Danny DeVito Believes His Performance As Penguin In Batman Returns Is Better Than Colin Farrell's In The Batman
Of all the many villains in Gotham City's menacing menagerie, the Penguin is one of the strangest. The character of Oswald Cobblepot, the stout and menacing crime lord with a penchant for penguins, has been portrayed by a handful of actors, including Burgess Meredith ("Batman" '66), Robin Lord Taylor ("Gotham"), and Wayne Knight ("Harley Quinn"), but the two most people think of as the Dark Knight villain are Danny DeVito and Colin Farrell. DeVito played the Penguin in Tim Burton's "Batman Returns" in 1992 and Farrell played the character in Matt Reeves's "The Batman" in 2022. With 30 years between the characters and two very different takes, it's really tough to tell which Penguin was truly the greatest.
In a Vanity Fair polygraph interview with his daughter, Lucy DeVito, to promote their animated series "Little Demon," Danny DeVito was asked which Penguin performance he thought was better, between him and Collin Farrell. While he was complimentary of Farrell and called him "a terrific guy," he couldn't help but say his Penguin from "Batman Returns" was better. DeVito might be a bit biased and was only speaking his truth, but is he right? Let's look at these two stellar silver screen Penguins and determine once and for all who played the perfect Cobblepot.

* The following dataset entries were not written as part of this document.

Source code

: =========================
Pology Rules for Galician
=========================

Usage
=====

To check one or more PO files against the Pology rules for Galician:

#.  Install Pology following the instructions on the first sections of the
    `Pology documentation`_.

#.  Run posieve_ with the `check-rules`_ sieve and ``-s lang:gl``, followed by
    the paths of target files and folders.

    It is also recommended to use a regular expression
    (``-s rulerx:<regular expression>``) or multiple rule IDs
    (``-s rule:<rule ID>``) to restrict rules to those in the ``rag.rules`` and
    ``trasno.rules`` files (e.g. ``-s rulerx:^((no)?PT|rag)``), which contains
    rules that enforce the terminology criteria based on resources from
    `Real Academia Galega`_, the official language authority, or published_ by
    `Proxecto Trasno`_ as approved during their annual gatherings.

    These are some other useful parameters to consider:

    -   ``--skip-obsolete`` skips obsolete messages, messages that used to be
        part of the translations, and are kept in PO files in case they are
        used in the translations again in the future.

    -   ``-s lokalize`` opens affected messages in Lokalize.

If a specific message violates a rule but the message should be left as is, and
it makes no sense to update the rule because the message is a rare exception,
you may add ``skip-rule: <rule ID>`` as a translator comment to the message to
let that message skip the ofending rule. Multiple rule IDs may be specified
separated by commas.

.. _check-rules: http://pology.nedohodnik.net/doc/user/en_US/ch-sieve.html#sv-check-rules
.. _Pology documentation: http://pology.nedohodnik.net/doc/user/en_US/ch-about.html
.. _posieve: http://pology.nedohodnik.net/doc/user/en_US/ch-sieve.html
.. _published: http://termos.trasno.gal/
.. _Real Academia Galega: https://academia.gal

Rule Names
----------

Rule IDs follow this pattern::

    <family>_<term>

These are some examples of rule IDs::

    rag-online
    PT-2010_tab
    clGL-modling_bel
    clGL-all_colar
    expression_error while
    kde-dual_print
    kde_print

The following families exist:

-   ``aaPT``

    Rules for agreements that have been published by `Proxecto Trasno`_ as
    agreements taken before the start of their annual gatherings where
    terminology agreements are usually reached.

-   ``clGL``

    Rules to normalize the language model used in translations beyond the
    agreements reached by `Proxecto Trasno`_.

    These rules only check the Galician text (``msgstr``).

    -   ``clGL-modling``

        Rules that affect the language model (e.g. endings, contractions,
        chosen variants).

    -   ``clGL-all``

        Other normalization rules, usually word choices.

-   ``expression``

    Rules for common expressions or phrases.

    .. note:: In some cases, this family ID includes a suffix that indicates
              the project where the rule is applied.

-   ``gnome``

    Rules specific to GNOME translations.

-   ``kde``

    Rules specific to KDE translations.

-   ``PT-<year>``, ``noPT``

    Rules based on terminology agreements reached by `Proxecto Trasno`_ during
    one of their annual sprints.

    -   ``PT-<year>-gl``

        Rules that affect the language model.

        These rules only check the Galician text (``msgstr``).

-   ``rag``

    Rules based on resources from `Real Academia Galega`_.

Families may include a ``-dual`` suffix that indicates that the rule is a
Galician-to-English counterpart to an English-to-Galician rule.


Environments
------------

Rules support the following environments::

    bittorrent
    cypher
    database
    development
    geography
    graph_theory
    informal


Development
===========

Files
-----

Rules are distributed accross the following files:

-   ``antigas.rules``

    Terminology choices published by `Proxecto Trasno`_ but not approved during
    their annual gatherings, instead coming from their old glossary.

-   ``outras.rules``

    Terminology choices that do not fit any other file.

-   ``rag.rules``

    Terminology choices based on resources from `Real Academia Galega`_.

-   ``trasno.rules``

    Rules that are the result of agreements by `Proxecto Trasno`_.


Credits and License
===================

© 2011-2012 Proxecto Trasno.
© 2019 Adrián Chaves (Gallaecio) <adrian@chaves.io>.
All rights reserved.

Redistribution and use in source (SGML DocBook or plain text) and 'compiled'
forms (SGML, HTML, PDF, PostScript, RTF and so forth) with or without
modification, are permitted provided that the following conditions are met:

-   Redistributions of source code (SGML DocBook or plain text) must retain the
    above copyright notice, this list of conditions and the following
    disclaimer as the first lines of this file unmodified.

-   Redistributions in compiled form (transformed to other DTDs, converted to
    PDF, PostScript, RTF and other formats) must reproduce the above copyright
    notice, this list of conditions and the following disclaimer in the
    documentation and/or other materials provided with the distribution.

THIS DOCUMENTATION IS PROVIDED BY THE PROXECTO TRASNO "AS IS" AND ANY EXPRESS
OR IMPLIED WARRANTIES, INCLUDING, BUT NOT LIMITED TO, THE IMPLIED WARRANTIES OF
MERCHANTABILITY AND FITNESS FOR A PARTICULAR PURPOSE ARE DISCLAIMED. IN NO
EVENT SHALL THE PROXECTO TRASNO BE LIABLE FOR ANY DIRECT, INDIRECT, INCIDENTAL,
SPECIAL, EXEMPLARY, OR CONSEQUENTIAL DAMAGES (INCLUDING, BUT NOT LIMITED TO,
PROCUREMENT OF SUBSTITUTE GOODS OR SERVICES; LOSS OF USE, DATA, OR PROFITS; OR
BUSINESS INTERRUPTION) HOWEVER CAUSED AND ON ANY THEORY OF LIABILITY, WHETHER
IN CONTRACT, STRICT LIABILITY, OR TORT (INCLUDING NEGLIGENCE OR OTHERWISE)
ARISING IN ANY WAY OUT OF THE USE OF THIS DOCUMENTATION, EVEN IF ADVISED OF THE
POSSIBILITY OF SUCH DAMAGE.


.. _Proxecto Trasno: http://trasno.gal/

The argument for Farrell's Penguin
Both versions of the Penguin forced their performers to go under extensive makeup. Farrell felt like his makeup, courtesy of artist Mike Marino, allowed him to be a "malleable marionette," as if he was puppeteering another body from within. Farrell frequently has a tough time finding villainous roles because his caterpillar eyebrows and big sad brown eyes make him almost too lovable. He has a face that's somehow both reminiscent of a kicked puppy and impossibly handsome, so the makeup allowed him to really act without people focusing on his face.

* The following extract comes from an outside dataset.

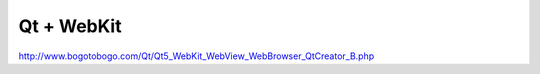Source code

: Qt + WebKit
===========

http://www.bogotobogo.com/Qt/Qt5_WebKit_WebView_WebBrowser_QtCreator_B.php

Farrell is an incredible actor, and he fits seamlessly into Reeves's grim noir version of Gotham city. There are numerous opportunities to really overdo it and ham it up as the Penguin, but Farrell plays it with more nuance, giving a grounded villain for Robert Pattinson's young Batman to battle against. His trademark charm is also still apparent, even without the handsome face to sell it, and ole Oswald is one seriously charismatic villain. He's a joy to watch and is clearly having the time of his life, injecting some fire into the cold, dark world of "The Batman."
It's challenging to make a cape and cowl comic book movie that's gritty and grounded without sacrificing what makes these stories so great, but Reeves managed to do it with "The Batman," and Farrell's Penguin is a huge part of why it works so well. As the kids say, he clearly understood the assignment.
DeVito's perfect comic book Penguin
But 30 years earlier, Danny DeVito took on the role of the Penguin in Tim Burton's "Batman Returns," the sequel to his wildly successful "Batman," starring Michael Keaton as the caped crusader. Unlike Farrell's grounded, realistic take, DeVito made his version of the characters as disturbing and despicable as possible. Long before he played perpetual creep Frank Reynolds on "It's Always Sunny in Philadelphia," DeVito played Cobblepot as a horny, hungry, filthy slimeball of a human who was honestly part-feral. Raised in a sewer and significantly more attached to the arctic birds from which he derives his name than Farrell's Penguin, DeVito's version of the character was pure comic book fantasy, but he gave it 110% and made it work.
DeVito ate real raw fish on-camera (and not exactly sashimi, either) and kept a mix of mouthwash and spirulina in his mouth to achieve that disgusting dental look, dedicating himself to the role with abandon. The actor had previously mostly starred in comedies, so "Batman Returns" was a way for him to really stretch his wings (no pun intended). He really went for it, and DeVito's version of the Penguin is absolutely terrifying. He's one of the best cinematic villains of all time, embedding himself in the subconscious of everyone who saw the film, including a young Robert Pattinson! DeVito's portrayal of the Penguin is genuinely iconic, but it's also so different from Farrell's that it feels wrong to even compare them.
Why not both?
"Batman Returns" is a dark, twisted comic book movie that relishes in weirdness, while "The Batman" is a gritty, grounded take on the dark knight's early days as the hero of Gotham. They're both fantastic, but they're also both doing very different things. Each has a totally different take on the characters and the DC Comics world, and if you switched Penguins, it simply wouldn't work. Both DeVito and Farrell are absolutely incredible in their respective roles, but what they're doing is apples and oranges, a matter of preference. If you like your Penguin to be a sewer-dwelling Harvey Weinstein with fish breath, then DeVito's version is tailor-made to terrify and gross you out. If you like your Penguin to be more like Al Capone pre-syphilis, then Farrell is the way to go.
Disagreeing with Danny DeVito feels like a sin somehow, but on this one I have to, because neither Penguin is better — they both rule.